El oficialismo accedió a reformar el texto oficial para sumar a sectores opositores y garantizar una mayoría amplia. Los nueve ex aristas del SI y Claudio Lozano (CTA) viraron de la abstención al voto favorable al conseguir que se contemple la discriminación entre deuda legítima e ilegítima para el momento en el que el Estado asuma el pasivo de la compañía. También adhirieron radicales y socialistas K, el cobismo y fuerzas provinciales.

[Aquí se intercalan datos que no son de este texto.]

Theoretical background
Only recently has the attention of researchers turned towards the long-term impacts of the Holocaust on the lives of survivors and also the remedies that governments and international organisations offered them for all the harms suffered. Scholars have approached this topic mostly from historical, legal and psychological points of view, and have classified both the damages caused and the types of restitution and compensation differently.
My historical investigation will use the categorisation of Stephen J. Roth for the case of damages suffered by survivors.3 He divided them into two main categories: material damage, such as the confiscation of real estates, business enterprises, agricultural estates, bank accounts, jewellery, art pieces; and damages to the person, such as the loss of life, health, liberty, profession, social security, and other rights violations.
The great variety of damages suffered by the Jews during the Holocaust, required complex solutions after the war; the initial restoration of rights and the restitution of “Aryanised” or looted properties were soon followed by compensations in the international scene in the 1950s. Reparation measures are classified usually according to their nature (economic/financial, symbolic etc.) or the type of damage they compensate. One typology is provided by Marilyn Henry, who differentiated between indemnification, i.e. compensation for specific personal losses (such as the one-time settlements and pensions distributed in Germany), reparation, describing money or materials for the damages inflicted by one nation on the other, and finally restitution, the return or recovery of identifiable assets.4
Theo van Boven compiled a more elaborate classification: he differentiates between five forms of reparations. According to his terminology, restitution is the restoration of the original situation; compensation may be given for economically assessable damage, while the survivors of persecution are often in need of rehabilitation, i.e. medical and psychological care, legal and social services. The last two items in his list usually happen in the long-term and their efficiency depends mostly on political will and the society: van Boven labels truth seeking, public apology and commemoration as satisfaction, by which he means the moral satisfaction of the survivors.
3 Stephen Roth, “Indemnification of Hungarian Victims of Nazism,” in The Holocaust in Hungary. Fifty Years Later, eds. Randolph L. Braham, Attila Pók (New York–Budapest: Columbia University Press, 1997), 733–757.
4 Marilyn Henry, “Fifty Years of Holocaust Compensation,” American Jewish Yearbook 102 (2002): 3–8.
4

"Todos sabíamos que si fracasaba la compra se procedía con la expropiación", afirmó Agustín Rossi, titular del bloque K. El oficialismo celebró el resultado, pese a que obtuvo 14 votos menos que en la ley de rescate de Aerolíneas, aprobada en agosto. Unos fugaron a la oposición (peronistas que dejaron el kirchnerismo tras los pasos de Felipe Solá) que tuvo 5 votos más y el resto se explica por las ausencias.

El grueso de la oposición (UCR, Coalición Cívica, PRO y peronistas disidentes) propuso como alternativa la creación de otra línea de bandera a partir de la expropiación sólo de los bienes, para evitar el pago de la deuda que el Tribunal de Tasación calculó en 1.072 millones de dólares. El adolfismo se diferenció y promovió la quiebra con continuidad.

"Estamos garantizando la continuidad de un servicio público", fundamentó Mariano West en nombre del oficialismo. Y acusó al grupo Marsans de "hacer abandono" de la compañía.

Aunque el oficialismo sumó aliados a varias puntas, no pudo evitar que muchos se plegaran a los ataques contra el secretario de Transporte, Ricardo Jaime, alegando falta de control sobre el funcionamiento de Aerolíneas. Fueron los casos de Lozano ("Jaime es a Aerolíneas lo que Moreno al INDEC", ironizó), Raimundi, Vilma Ibarra y Daniel Katz. Menos diplomáticos, los que votaron contra el proyecto oficial reclamaron la renuncia del funcionario.

La defensa más encendida de la expropiación corrió por cuenta del socialista K Ariel Basteiro, ex director de Aerolíneas por el kirchnerismo. Sostuvo que el Gobierno "tuvo la dignidad de avanzar sin temer a la amenaza de juicios internacionales de parte de Marsans".

Con más tecnicismos, el kirchnerista Alejandro Rossi -hermano del jefe de bancada- consideró que la modalidad de expropiación propuesta "es la vía menos costosa". Con todo, admitió que "la deuda con los proveedores se tendrá que pagar" y recordó que el Estado también es acreedor. Estimó que la propuesta opositora "significaría pagar al contado $ 750 millones por los bienes de la empresa" y afrontar juicios con Estados Unidos, Francia, México y Suecia por los aviones que les pertenecen.

Desde el macrismo, Esteban Bullrich le pidió "un numerito sobre lo que nos costará". No recibió respuesta, pero la aclaración -si hacía falta- la hizo la peronista disidente Marta Velarde: "Expropiar es pagar toda la deuda". El socialista Lisandro Viale echó más leña. "Van a pagar los que no tienen para volar", afirmó.

Las críticas del radical Rubén Lanceta se extendieron a toda la política pública. "El PJ gerencia un Estado bobo", indicó. En el cierre, Agustín Rossi defendió la preservación de las 9.000 fuentes de trabajo y alegó que "en este servicio los empleados son un engranaje esencial". Llegó la votación y los gremialistas aeronáuticos festejaron en los palcos.